Guy Fallot (1927 – 25 July 2018) was a French cellist born in Nancy.

== Biography ==
Guy Fallot's father, Paul Fallot – a geologist and professor at the Collège de France – was also a great music lover and played the violin. The mother of Guy Fallot was a recognized amateur organist and held the organ of the cathedral of Nancy. Guy Fallot naturally began to learn the piano with his mother. She was very close to Guy Ropartz, hence the choice of the first name Guy for his son.

He entered the Lausanne Conservatory at the age of 9, and obtained the virtuosity prize at 14. One year later, with his sister Monique, he won the first prize at the Geneva Sonata Competition.

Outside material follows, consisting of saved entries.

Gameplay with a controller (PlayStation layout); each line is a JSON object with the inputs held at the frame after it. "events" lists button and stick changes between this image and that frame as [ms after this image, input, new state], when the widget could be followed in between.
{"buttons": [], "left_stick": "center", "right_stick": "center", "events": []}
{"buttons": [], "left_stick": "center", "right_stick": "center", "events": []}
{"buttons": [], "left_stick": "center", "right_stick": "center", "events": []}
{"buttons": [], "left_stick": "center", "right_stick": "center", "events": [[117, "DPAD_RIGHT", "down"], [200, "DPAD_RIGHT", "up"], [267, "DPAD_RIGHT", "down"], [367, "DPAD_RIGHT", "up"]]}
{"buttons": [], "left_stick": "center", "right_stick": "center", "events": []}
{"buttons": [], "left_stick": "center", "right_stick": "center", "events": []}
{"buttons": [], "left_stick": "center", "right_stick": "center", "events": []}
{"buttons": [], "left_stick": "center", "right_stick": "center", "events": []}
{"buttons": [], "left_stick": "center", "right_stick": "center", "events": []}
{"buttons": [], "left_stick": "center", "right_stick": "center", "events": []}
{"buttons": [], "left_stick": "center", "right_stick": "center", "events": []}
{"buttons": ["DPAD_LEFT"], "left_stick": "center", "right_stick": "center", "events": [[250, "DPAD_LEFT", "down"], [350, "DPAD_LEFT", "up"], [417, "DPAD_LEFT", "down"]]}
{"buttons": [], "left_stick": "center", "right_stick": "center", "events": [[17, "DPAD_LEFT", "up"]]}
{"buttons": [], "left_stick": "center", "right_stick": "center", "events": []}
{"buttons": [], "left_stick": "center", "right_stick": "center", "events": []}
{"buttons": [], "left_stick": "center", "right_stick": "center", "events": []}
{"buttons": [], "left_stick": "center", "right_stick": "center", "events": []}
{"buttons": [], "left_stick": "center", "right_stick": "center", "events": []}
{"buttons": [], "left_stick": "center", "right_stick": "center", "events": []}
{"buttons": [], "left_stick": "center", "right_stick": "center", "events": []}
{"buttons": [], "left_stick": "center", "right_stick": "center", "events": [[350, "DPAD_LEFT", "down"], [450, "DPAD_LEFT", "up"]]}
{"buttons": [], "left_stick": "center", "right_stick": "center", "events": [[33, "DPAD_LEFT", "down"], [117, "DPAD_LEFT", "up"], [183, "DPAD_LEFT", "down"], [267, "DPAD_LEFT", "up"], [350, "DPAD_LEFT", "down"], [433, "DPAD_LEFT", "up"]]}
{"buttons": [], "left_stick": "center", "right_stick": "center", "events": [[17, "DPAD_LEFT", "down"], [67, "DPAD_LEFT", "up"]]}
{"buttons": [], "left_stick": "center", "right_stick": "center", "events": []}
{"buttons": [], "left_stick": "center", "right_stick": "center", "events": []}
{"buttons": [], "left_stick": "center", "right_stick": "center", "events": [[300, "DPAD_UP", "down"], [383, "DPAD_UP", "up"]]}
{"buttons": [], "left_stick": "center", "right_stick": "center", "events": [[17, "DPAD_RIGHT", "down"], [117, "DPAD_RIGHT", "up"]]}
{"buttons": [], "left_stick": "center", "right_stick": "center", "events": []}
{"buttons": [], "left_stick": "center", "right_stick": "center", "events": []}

At the Conservatoire de Paris, he obtained the first prize in the class of Paul Bazelaire in 1946.

He taught mainly at the Geneva and Lausanne conservatories, where he trained many pupils.

He pursued an international career, interrupted for some time because of a hand problem, and played all over the world, in sonata with pianist Rita Possa, also his accompanist for his classes at the conservatory. Among his recordings is one from the 1950s of the Dvořák Cello Concerto with the South West German Rundfunk Baden-Baden, conducted by André Jouve on the Ducretet-Thomson label.

Fallot died in Lausanne in 2018, aged 91.